• Supplied records:
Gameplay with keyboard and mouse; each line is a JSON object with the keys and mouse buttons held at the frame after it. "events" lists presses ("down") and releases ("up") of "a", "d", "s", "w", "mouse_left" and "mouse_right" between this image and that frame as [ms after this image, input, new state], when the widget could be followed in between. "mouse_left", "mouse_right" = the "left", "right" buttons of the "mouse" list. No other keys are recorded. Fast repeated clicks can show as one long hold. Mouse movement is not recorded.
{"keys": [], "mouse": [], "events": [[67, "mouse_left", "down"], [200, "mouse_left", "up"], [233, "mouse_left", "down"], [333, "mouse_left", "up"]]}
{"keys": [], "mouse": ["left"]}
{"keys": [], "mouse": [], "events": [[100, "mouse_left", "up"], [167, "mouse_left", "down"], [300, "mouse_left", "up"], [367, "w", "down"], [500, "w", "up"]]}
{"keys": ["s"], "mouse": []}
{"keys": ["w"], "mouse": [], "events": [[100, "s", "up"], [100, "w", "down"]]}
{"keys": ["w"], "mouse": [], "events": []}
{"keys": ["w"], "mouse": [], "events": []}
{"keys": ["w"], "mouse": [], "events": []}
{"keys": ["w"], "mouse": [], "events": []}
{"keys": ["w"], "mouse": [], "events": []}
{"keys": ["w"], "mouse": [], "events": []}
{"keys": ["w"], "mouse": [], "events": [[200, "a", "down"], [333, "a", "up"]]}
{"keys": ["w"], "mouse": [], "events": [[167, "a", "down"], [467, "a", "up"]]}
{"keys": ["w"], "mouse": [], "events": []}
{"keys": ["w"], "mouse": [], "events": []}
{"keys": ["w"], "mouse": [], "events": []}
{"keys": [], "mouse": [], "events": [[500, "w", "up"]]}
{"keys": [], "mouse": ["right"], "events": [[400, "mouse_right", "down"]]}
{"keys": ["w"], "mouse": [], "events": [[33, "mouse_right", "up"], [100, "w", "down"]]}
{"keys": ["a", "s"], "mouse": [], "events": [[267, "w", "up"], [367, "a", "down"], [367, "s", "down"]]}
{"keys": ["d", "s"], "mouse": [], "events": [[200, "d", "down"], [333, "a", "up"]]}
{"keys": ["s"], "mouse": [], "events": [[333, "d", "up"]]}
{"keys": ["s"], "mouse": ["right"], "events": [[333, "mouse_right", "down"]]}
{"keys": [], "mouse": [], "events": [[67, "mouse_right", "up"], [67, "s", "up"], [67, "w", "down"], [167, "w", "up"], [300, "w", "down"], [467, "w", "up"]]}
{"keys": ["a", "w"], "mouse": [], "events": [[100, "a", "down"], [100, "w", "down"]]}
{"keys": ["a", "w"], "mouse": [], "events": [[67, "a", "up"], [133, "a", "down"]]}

• Assignment:
Reproduce every line of the material exactly.

• The answer:
Gameplay with keyboard and mouse; each line is a JSON object with the keys and mouse buttons held at the frame after it. "events" lists presses ("down") and releases ("up") of "a", "d", "s", "w", "mouse_left" and "mouse_right" between this image and that frame as [ms after this image, input, new state], when the widget could be followed in between. "mouse_left", "mouse_right" = the "left", "right" buttons of the "mouse" list. No other keys are recorded. Fast repeated clicks can show as one long hold. Mouse movement is not recorded.
{"keys": [], "mouse": [], "events": [[67, "mouse_left", "down"], [200, "mouse_left", "up"], [233, "mouse_left", "down"], [333, "mouse_left", "up"]]}
{"keys": [], "mouse": ["left"]}
{"keys": [], "mouse": [], "events": [[100, "mouse_left", "up"], [167, "mouse_left", "down"], [300, "mouse_left", "up"], [367, "w", "down"], [500, "w", "up"]]}
{"keys": ["s"], "mouse": []}
{"keys": ["w"], "mouse": [], "events": [[100, "s", "up"], [100, "w", "down"]]}
{"keys": ["w"], "mouse": [], "events": []}
{"keys": ["w"], "mouse": [], "events": []}
{"keys": ["w"], "mouse": [], "events": []}
{"keys": ["w"], "mouse": [], "events": []}
{"keys": ["w"], "mouse": [], "events": []}
{"keys": ["w"], "mouse": [], "events": []}
{"keys": ["w"], "mouse": [], "events": [[200, "a", "down"], [333, "a", "up"]]}
{"keys": ["w"], "mouse": [], "events": [[167, "a", "down"], [467, "a", "up"]]}
{"keys": ["w"], "mouse": [], "events": []}
{"keys": ["w"], "mouse": [], "events": []}
{"keys": ["w"], "mouse": [], "events": []}
{"keys": [], "mouse": [], "events": [[500, "w", "up"]]}
{"keys": [], "mouse": ["right"], "events": [[400, "mouse_right", "down"]]}
{"keys": ["w"], "mouse": [], "events": [[33, "mouse_right", "up"], [100, "w", "down"]]}
{"keys": ["a", "s"], "mouse": [], "events": [[267, "w", "up"], [367, "a", "down"], [367, "s", "down"]]}
{"keys": ["d", "s"], "mouse": [], "events": [[200, "d", "down"], [333, "a", "up"]]}
{"keys": ["s"], "mouse": [], "events": [[333, "d", "up"]]}
{"keys": ["s"], "mouse": ["right"], "events": [[333, "mouse_right", "down"]]}
{"keys": [], "mouse": [], "events": [[67, "mouse_right", "up"], [67, "s", "up"], [67, "w", "down"], [167, "w", "up"], [300, "w", "down"], [467, "w", "up"]]}
{"keys": ["a", "w"], "mouse": [], "events": [[100, "a", "down"], [100, "w", "down"]]}
{"keys": ["a", "w"], "mouse": [], "events": [[67, "a", "up"], [133, "a", "down"]]}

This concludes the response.